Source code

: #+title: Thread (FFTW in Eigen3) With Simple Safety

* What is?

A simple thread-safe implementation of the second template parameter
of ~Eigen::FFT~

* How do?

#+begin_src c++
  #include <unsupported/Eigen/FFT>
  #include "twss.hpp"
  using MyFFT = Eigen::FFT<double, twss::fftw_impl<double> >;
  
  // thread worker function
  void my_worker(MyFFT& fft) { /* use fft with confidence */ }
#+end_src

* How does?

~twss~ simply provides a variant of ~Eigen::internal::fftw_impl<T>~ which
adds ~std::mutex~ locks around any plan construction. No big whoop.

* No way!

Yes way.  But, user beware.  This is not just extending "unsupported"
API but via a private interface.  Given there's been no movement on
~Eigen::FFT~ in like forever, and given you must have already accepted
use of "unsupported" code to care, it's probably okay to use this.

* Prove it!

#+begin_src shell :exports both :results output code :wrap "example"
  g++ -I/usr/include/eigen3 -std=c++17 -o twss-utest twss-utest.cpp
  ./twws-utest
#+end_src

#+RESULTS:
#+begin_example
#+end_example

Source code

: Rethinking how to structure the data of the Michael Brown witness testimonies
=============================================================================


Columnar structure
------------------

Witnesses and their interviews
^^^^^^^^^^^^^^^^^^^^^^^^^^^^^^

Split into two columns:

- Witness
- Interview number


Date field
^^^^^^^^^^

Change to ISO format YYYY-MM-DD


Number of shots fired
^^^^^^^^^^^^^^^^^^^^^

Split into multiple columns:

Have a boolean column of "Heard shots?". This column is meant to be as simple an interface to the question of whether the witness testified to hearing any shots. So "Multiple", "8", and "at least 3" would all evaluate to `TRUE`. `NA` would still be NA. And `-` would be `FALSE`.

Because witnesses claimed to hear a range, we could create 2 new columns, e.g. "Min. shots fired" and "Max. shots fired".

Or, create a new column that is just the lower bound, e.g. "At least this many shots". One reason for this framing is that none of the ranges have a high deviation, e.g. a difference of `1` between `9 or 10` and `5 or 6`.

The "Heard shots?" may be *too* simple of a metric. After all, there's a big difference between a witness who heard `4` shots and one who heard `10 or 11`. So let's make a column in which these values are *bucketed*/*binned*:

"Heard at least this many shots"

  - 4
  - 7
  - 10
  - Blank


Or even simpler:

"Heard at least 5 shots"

★ ★ ★ ★ ★ ★ ★

> [Work instruction] All lines with the word "which" should be copied from the material above.

> [Solved exercise]
~twss~ simply provides a variant of ~Eigen::internal::fftw_impl<T>~ which
The "Heard shots?" may be *too* simple of a metric. After all, there's a big difference between a witness who heard `4` shots and one who heard `10 or 11`. So let's make a column in which these values are *bucketed*/*binned*:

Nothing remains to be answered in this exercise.